7.0 PREVENÇÃO E CONTROLE


            Não há vacina para a doença de Chagas. A principal via de transmissão da doença de Chagas é a vetorial, mas a infecção pode ser adquirida por vias alternativas, que exigem medidas de prevenção específicas. Acredita-se que a transmissão oral tenha maior relevância epidemiológica do que se suspeitava até recentemente, sendo os principais veículos descritos o caldo de cana e a polpa ou suco de açaí e outras palmeiras amazônicas, contaminados durante seu preparo com fezes de triatomíneos infectados.
            A transmissão transfusional é extremamente importante em regiões com grande número de doadores de sangue provenientes de áreas endêmicas.

            A doença de Chagas pode ser também adquirida por via transplacentária (congênita), bem como em acidentes de laboratório ou transplante de órgãos. 
            O controle vetorial é o método mais efetivo de prevenção da doença de Chagas na América Latina. A análise do sangue de doadores é fundamental na prevenção da transmissão através da transfusão sanguínea e do transplante de órgãos.

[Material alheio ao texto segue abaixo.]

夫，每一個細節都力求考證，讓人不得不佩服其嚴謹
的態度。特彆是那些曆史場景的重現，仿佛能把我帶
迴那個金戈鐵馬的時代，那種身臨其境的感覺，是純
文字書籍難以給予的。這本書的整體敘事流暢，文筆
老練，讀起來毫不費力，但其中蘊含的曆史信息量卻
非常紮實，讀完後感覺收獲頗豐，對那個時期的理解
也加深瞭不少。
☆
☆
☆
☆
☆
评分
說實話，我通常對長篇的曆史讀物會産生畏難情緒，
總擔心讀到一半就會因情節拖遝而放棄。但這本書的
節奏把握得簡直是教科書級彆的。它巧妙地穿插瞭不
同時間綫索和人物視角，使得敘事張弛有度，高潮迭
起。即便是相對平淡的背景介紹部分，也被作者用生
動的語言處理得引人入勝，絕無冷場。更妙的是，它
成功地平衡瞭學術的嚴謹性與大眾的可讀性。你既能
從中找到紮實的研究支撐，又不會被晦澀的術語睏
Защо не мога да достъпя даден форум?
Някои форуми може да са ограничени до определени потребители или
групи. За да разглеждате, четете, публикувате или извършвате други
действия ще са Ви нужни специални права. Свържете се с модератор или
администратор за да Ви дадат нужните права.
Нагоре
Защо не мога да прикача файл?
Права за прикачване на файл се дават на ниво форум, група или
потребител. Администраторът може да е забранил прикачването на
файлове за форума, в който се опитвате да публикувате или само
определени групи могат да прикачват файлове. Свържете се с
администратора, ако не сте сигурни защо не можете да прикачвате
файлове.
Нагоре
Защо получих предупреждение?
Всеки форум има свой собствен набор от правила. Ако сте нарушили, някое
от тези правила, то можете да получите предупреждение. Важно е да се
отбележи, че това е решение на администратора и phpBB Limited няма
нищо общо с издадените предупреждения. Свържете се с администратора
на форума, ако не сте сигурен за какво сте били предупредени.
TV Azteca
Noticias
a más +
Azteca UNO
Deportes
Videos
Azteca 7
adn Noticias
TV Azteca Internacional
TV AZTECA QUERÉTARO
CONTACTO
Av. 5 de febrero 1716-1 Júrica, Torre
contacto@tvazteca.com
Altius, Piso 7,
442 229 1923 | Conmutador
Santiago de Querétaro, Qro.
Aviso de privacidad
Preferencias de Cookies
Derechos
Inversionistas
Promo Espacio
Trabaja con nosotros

Os recentes sucessos obtidos no controle da transmissão da doença de Chagas no Brasil devem-se a um programa de eliminação de vetores domiciliados e à melhoria da qualidade do sangue e demais hemoderivados usados em transfusões.
            Os inseticidas organoclorados vêm sendo substituídos por piretróides, que apresentam ação residual inseticida e repelente, sendo os ciclos de borrifação a cada 12 meses até a completa erradicação de colônias intradomiciliares de triatomíneos. A prevenção da transmissão transfusional requer a triagem sorológica dos doadores de sangue. O sangue de doadores com resultado positivo ou duvidoso deve ser descartado. O controle da transmissão oral requer medidas de educação em saúde pública sobre os alimentos de risco.

            Assim, atualmente as medidas profiláticas que podem ser sugeridas são:
i) Melhoria das habitações rurais;

ii) Combate ao inseto vetor;
iii) Controle de doadores de sangue e órgão;

iiii) Controle da transmissão congênita;
iiiii) Vacinação.

            Apesar de todos os estudos e grande melhora do quadro geral nas últimas décadas, a doença de Chagas, ou tripanossomíase americana, continua sendo um grande desafio para a saúde pública atual, sobretudo nas Américas, onde ocorre seu ciclo natural e onde se presencia os maiores danos causados por esta doença, requerendo ainda muitos estudos e investimentos, na busca por métodos diagnósticos seguros e de fácil aplicação, por um tratamento efetivo e no desenvolvimento de uma vacina eficaz.